Head over to the link, and enter yourself on the map (username @ home club name, i.e. Swanny32 @ Forrester Park)

If you don't have a home club then please enter the town you live in.

http://maps.google.com/maps/ms?hl=en&ie=UTF8&oe=UTF8&msa=0&msid=208241694978717929857.000499e7ecc146ac2ed36

(Edit: Brendy) Many guys will already exist on this map, feel free for the newer guys to add themselves.


----------



## fundy (Mar 8, 2012)

http://maps.google.com/maps/ms?hl=e...d=208241694978717929857.000499e7ecc146ac2ed36


----------



## brendy (Mar 8, 2012)

First post amended, fire away.


----------



## louise_a (Mar 8, 2012)

I can't see an edit option.





edt- -now I can but had to "sign in"


----------



## Oddsocks (Mar 8, 2012)

done. Again


----------



## Kellfire (Mar 8, 2012)

Added myself at my home course in Ingleby near Middlesbrough.


----------



## connor (Mar 8, 2012)

us cornish lot are a bit thin on the ground


----------



## swanny32 (Mar 8, 2012)

I was lobbying for a county specific sub forum but Brendy made a good point that it would probably thin out the conversation in "The Lounge"


----------



## HotDogAssassin (Mar 8, 2012)

At the risk of sounding completely thick, how do I add my location?


----------



## viscount17 (Mar 8, 2012)

HotDogAssassin said:



			At the risk of sounding completely thick, how do I add my location?
		
Click to expand...

1 Sign in to Google (if you don't have a Google account you need to open one first)
2 Once you sign in an EDIT button shows at the left, Click this
3 A set of symbols appear at top left on the map. Drag the 'kite' to your location - don't let go too soon or you'll end up off Iceland as has one of our brethren. Once at your location click on it to open. you can change the symbol as well as adding your details
4 Back to left side pane and click SAVE


anything I've missed?

Stored entries
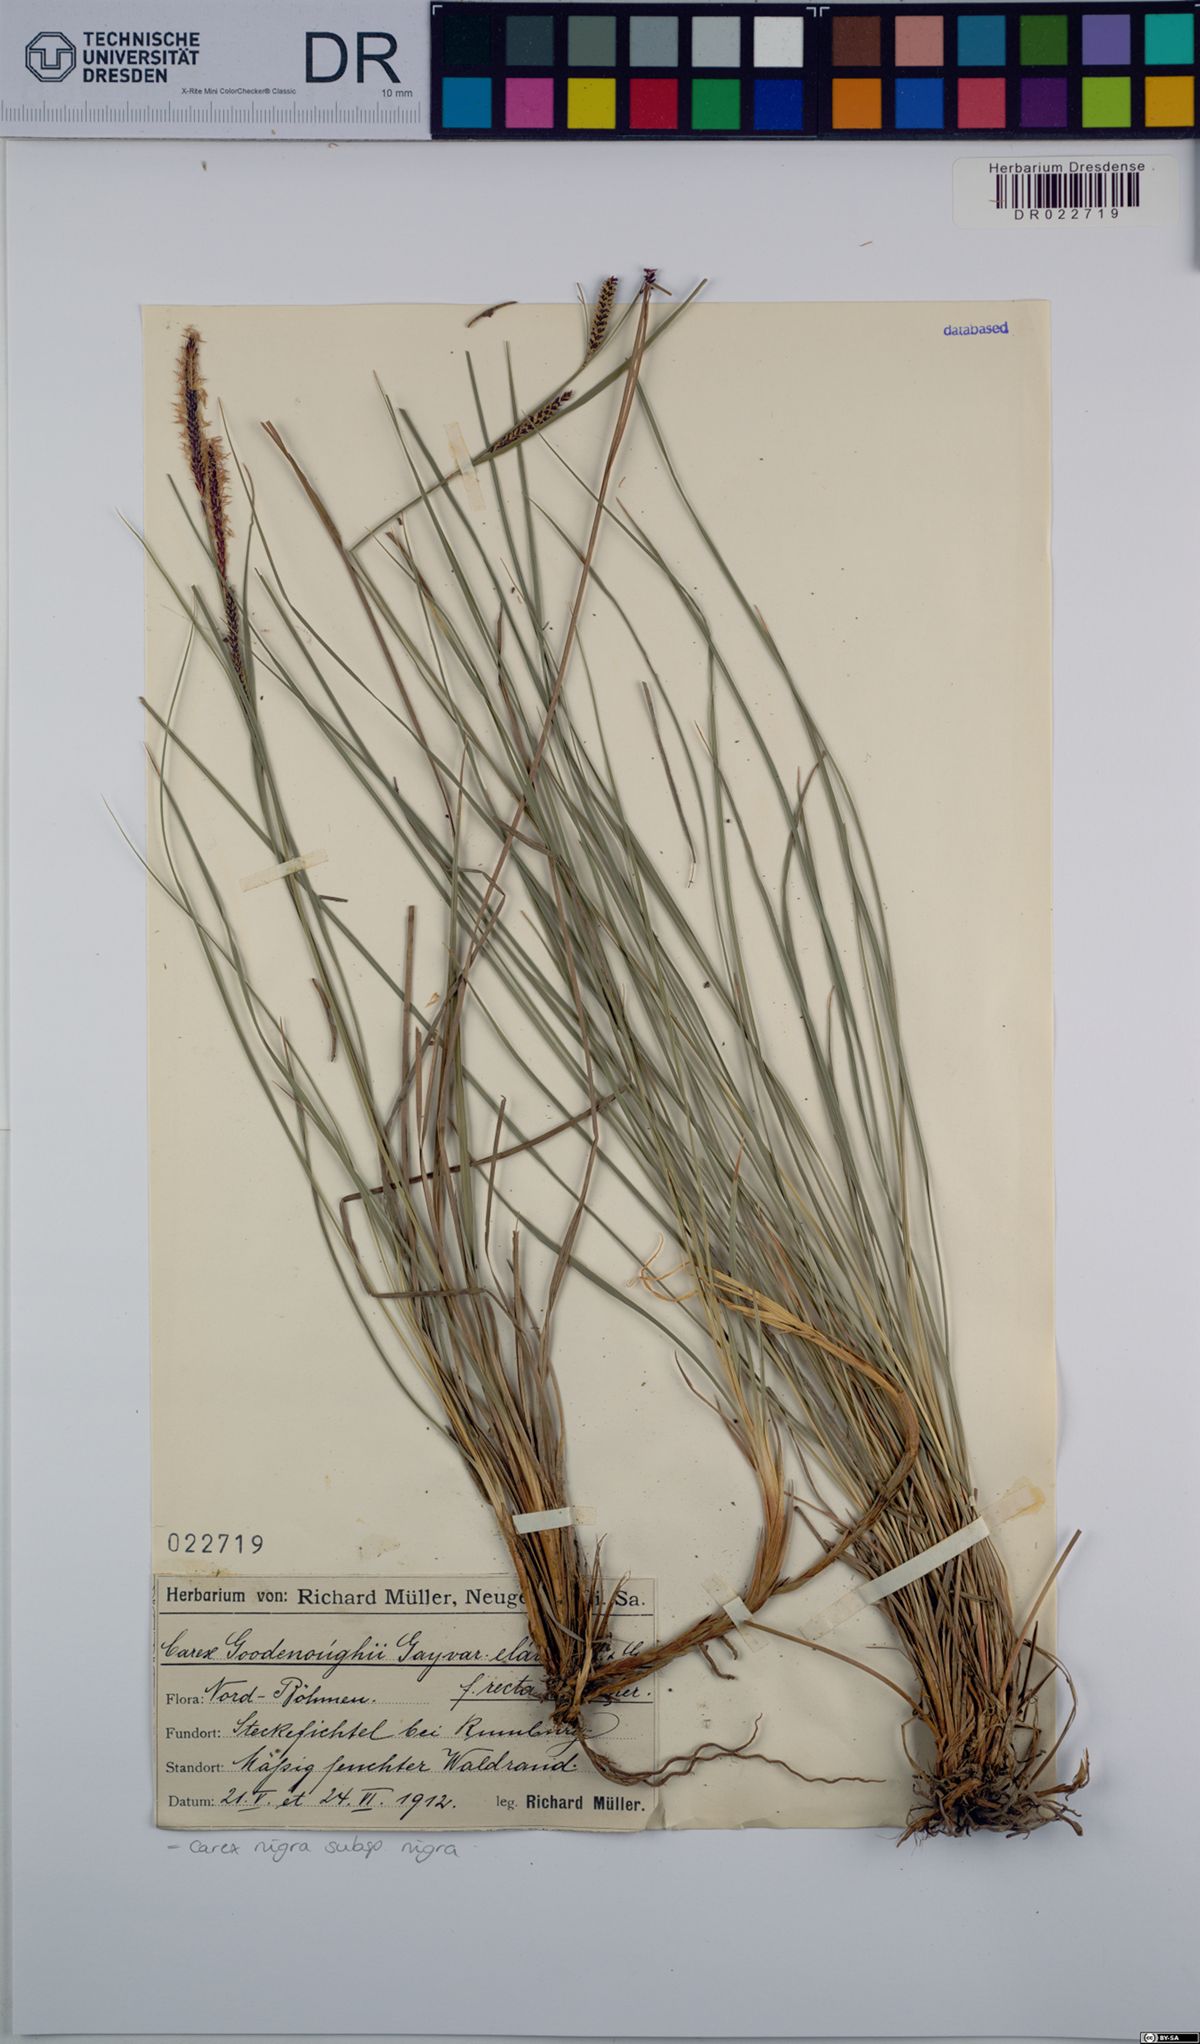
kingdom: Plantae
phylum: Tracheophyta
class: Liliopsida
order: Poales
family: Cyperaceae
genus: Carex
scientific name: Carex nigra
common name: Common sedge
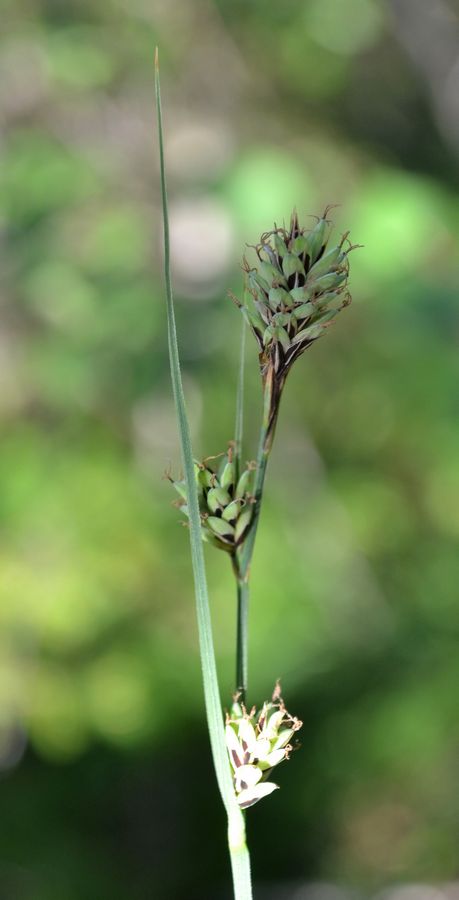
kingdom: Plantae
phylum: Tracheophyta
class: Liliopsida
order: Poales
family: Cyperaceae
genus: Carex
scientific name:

Requests.
- 1) Answer these from the member-map thread:
(a) What should someone enter on the map if they have no home club?
(b) Where did Kellfire add a location?
(c) In the numbered steps, which button is clicked in the left side pane to finish?
- 2) Write the next part of the member-map thread, starting after its last post.

Responses to the exercise.
- 1)
(a) The town they live in.
(b) At the home course in Ingleby near Middlesbrough.
(c) SAVE.

- 2)
----------



## rosecott (Mar 8, 2012)

viscount17 said:



			A set of symbols appear at top left on the map. Drag the 'kite' to your location -
		
Click to expand...

Finally done it, but "a kite", more like an upsidedown teardrop. Thanks anyway.


----------



## Naybrains (Mar 8, 2012)

Just tried doing it on my phone and lost the will to live.
I'll do mine at work in the morning.


----------



## bladeplayer (Mar 9, 2012)

I wouldnt mind playing on grahamjohnsons boat .. must be a big un .. no ? widen view on the map to just south of Iceland


----------



## jgozza (Mar 9, 2012)

Just added myself - great thinking guys!!!  :fore:


----------



## GripandRip (Mar 12, 2012)

Just added myself on there as well. Great idea this although the South West is looking a bit empty!


----------



## Rooter (Mar 12, 2012)

I'm on now! Although west Berks, north hants and east wilts looks a bit thin on the ground!


----------



## Scazza (Mar 12, 2012)

Added (I Think)! Very lonely in Somerset area


----------



## philly169 (Mar 12, 2012)

Just added metro the Cambridgeshire area


----------



## GOLFBALL_WHACKER_GUY (Mar 12, 2012)

Im on.


----------



## Naybrains (Mar 12, 2012)

Taking shape nicely.  Very usefull.


----------



## moogie (Mar 12, 2012)

Added now


----------



## GreiginFife (Mar 13, 2012)

Added


----------



## Lanark_Golfer (Mar 13, 2012)

Now added via Laptop, impossible task via iPad :temper:


----------



## seochris (Mar 27, 2012)

Not much going on north of the Great Glen!  Any interest in links golf up North?


----------



## kev_off_the_tee (Apr 8, 2012)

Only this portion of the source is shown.